Scotia Map 1977 detail.jpeg

I came across this 1977 map. It’s of Scotia, Schenectady, and Mechanicville. That third one seems a bit odd, but otherwise, as far as I was concerned, it was a map of the world. And most of the world, at least as far as I was concerned, was what is shown right here.

That whole section of the village below Mohawk Avenue down to the river,
I knew so intimately. I knew every house. I knew who lived in most of
them. From various sales activities, back in the days when kids went
door-to-door selling greeting cards, candles, and other tchochkes, I had
knocked on most of those doors. I knew where to go to find horse
chestnuts, which old lady would pay you to clean up all her acorns. I
knew every dog, in a day when almost no dog was leashed. When I go back
to Scotia today, I still remember the houses by who lived in them in the
’60s and ’70s. Every school I went to is on here (except the seventh grade building, the original Scotia HIgh School, closed and perhaps demolished by this time). I set foot in most of those churches at one time or another, too, though I never caught fire in any sense of the word as far as church went. This is truly a map of my world.

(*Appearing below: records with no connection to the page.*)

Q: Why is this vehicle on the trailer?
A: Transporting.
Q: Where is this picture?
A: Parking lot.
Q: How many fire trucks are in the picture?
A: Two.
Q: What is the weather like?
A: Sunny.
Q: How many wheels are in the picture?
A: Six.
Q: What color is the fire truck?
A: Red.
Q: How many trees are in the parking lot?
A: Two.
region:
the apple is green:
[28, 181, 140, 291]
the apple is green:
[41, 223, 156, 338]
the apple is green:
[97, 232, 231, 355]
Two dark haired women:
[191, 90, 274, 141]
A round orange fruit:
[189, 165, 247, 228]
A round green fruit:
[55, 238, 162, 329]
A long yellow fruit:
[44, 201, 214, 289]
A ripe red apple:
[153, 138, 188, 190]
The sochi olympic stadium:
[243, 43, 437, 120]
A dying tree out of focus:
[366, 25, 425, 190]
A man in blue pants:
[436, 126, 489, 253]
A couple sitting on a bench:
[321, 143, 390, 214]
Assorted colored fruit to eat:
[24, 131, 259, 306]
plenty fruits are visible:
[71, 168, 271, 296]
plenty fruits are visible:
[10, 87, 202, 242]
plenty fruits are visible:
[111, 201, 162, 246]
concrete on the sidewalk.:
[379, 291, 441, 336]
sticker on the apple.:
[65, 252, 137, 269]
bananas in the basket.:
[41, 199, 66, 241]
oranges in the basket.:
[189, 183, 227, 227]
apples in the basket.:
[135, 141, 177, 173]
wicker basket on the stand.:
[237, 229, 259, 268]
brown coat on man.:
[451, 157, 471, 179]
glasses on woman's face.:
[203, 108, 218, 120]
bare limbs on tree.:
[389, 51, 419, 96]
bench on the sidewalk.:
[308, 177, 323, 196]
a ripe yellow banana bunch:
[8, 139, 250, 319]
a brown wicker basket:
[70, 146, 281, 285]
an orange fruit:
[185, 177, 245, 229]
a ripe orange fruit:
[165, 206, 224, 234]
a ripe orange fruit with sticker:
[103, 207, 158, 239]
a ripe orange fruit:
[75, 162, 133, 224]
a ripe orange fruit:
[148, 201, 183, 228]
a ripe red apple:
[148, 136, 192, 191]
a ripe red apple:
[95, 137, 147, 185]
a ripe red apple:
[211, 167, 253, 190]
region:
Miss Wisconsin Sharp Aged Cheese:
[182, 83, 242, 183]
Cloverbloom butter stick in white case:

It wasn’t quite a case of “beyond here be monsters” — I was no stranger
to the wilds of Schenectady, or the hills of Glenville. But on most
days, most of the time, these little angled grids of streets, a couple
of square miles of homes pushed up against the Mohawk River, represented
everywhere I was likely to go.

The map is odd. It aggressively ignores the numbers of the state
routes that run through the village (5, 50, 147), while naming the
unreachable islands of the river. It announces “APTS” at the east end of
Sanders Avenue, as if apartments were such an odd feature they needed
to be pointed out; they weren’t a big feature in Scotia, but there were
others, and they would hardly rate special mention on a map that didn’t
name churches or most schools.

It would be hard not to note how primitive the cartography is. That wasn’t unusual for the time. It’s single-color printing (oddly, not black). I don’t know the technology used for creating these, but the type looks like some form of letterpress. No key to the symbols is given, but ‘F’ is firehouse, ‘C’ is church, ‘S’ is school and ‘P’ is post office. The ‘8’ was a bit of a mystery, but the index reminds me that it was the Glenville Town Hall, back when it was still in the village. The village’s sole public cemeteries are
marked with what looks more like a telephone pole than a cross, but
then using a cross to designate a cemetery is a bit presumptuous anyway.
Within a few years, much more colorful and better printed maps would start being printed, and the local map company would have to up its game.